Chinese artist Guo Fengyi, who passed away in 2010, is not well known—to the point where a publication attached to a current show at Vancouver’s Contemporary Art Gallery is called Who Is Guo Fengyi? Guo’s lack of notoriety compels one to call her an outsider artist, an appellation with, arguably, decreasing stigma. (Guo, it should be noted, finally found recognition in 2002 with participation in the Long March Project, a multi-venue event in China for which she collaborated with Judy Chicago.)
“Outsider” successfully defines Guo because she not only produced outside sanctioned art circles for most of her career, but also dealt with subjects and themes not current to said circles. Like the British artist Madge Gill and the Czech artist Anna Zemánková—both of whose work Guo’s uncannily resembles—Guo seems out of time, dwelling in abstract-primitive, numinous realms. But it is precisely this disconnect, and its associated idiosyncrasies, that make her work so attractive today, when strength of vision, in combination with non-academic training, can seem as novel as the latest high-tech gadget.

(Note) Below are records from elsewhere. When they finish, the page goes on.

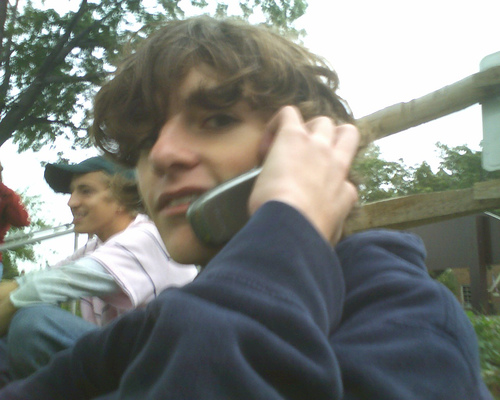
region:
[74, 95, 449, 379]
the guy is on the phone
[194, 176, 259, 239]
the phone is silver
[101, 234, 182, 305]
the shirt is pink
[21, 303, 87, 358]
the jeans are blue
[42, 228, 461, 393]
the jumper is blue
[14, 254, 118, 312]
the sleeves are white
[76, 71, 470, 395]
the guy is lokking at the camera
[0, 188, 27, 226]
the clothing is red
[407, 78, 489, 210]
the fence is wooden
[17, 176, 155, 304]
the guy is smiling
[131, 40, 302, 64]
brown curvy hair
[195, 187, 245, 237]
black mobile phone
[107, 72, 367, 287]
a boy using a mobile phone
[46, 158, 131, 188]
a black cap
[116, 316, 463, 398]
a black jumper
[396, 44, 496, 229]
wooden fence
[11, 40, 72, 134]
a tree with dark green leaves and a dark trunk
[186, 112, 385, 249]
a boy holding a mobile phone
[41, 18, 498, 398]
boys seated near a fence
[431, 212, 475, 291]
house on the backgground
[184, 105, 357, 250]
Hand holding a cell phone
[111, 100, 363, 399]
Arm with blue sleeve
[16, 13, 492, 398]
Boy holding a cell phone to his ear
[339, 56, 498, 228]
Brown, wood fence slats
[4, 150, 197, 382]
Boy wearing a baseball cap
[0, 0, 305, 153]
Tree branches providing shade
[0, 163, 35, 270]
Person's arm with red sleeve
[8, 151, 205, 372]
Boy wearing a pink shirt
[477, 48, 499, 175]
The edge of a sign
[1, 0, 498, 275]
Sky is gray and overcast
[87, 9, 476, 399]
boy talking by cell phone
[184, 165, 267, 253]
cell phone is black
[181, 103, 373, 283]
hand holding a cell phone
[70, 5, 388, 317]
boy talks on a cell phone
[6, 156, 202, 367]
boy wears a green cap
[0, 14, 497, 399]
wood fence behind boys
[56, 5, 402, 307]
boy has bangs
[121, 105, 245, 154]
brown eyes of boy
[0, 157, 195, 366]
boy wears white shirt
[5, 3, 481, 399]
a tree on side a fence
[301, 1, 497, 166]
glowing light in daytime sky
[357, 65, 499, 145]
wood post of fence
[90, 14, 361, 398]
boy with phone in hand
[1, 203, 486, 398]
blue sweatshirt with hood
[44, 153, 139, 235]
boy in baseball cap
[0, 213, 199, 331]
two shirts on body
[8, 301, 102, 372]
blue jeans on knee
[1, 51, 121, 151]
green leaves on tree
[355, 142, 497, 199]
leaves on tree tops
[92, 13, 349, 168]
curley brown hair on head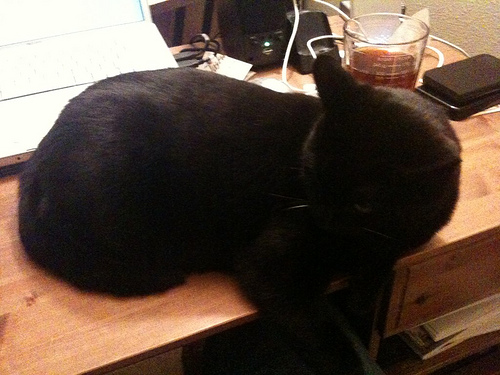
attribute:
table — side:
[1, 256, 499, 363]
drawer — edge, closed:
[399, 261, 499, 299]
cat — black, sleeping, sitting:
[27, 71, 462, 300]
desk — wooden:
[2, 230, 499, 345]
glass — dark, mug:
[342, 16, 431, 87]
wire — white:
[294, 10, 342, 68]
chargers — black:
[245, 14, 334, 61]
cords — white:
[274, 4, 464, 63]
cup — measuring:
[343, 39, 445, 78]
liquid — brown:
[356, 55, 405, 83]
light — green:
[259, 37, 271, 50]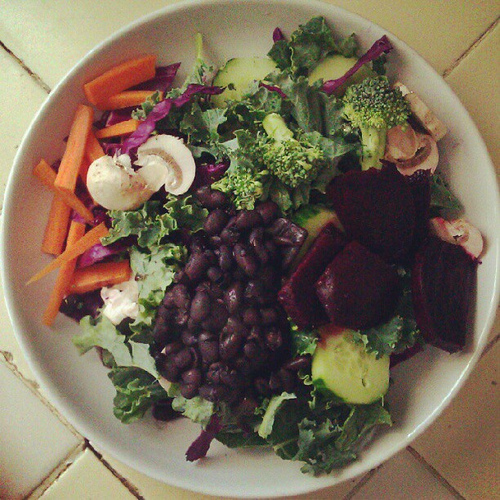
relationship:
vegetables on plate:
[88, 60, 371, 146] [210, 0, 217, 9]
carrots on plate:
[76, 49, 154, 97] [210, 0, 217, 9]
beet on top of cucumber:
[118, 94, 178, 127] [325, 363, 391, 399]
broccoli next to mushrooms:
[210, 126, 319, 168] [72, 134, 211, 199]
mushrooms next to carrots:
[72, 134, 211, 199] [76, 49, 154, 97]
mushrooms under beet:
[72, 134, 211, 199] [118, 94, 178, 127]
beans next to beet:
[193, 273, 279, 318] [118, 94, 178, 127]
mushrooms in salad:
[72, 134, 211, 199] [64, 110, 365, 267]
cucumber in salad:
[325, 363, 391, 399] [64, 110, 365, 267]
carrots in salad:
[76, 49, 154, 97] [64, 110, 365, 267]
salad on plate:
[64, 110, 365, 267] [210, 0, 217, 9]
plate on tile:
[210, 0, 217, 9] [0, 34, 42, 83]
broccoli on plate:
[210, 126, 319, 168] [210, 0, 217, 9]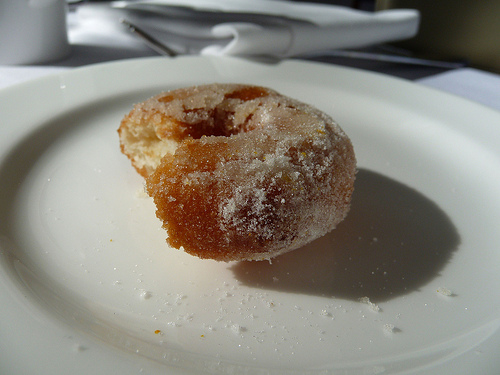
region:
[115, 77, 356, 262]
someone has started eating the donut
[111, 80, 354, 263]
donut has a few bites missing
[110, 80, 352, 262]
donut is covered in sugar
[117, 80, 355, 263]
donut casts shadow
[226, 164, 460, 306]
shadow is cast by donut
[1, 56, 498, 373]
plate holds donut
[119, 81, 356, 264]
donut is a dessert or breakfast item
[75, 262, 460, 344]
sugar sits on plate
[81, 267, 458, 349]
sugar has fallen off of donut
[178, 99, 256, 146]
donut has a hole through the middle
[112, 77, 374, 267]
a sugar donut on a plate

The exhibition text for the CAG show tells us of the specificities of Guo’s references—well, at least of what is possible to understand through a cursory Western gaze. Falling ill, Guo explored qigong, a healing methodology involving, in part, meditation. (Notions of “qi” or “chi” as a life force worth tapping into are, of course, now popular worldwide.) While meditating, Guo had visions, reflected in the drawings; her subjects included Taoism, acupuncture energy maps and geomancy. Without depth of reference, however, one can still appreciate the drawings’ eerie beauty. Animism is evident: faces often emerge in the smallest detail. The colours and lines are also impressive: as with so many so-called outsiders, Guo’s miraculous achievement is her marriage of expressionism with a precise, yet inherently odd, representationalism.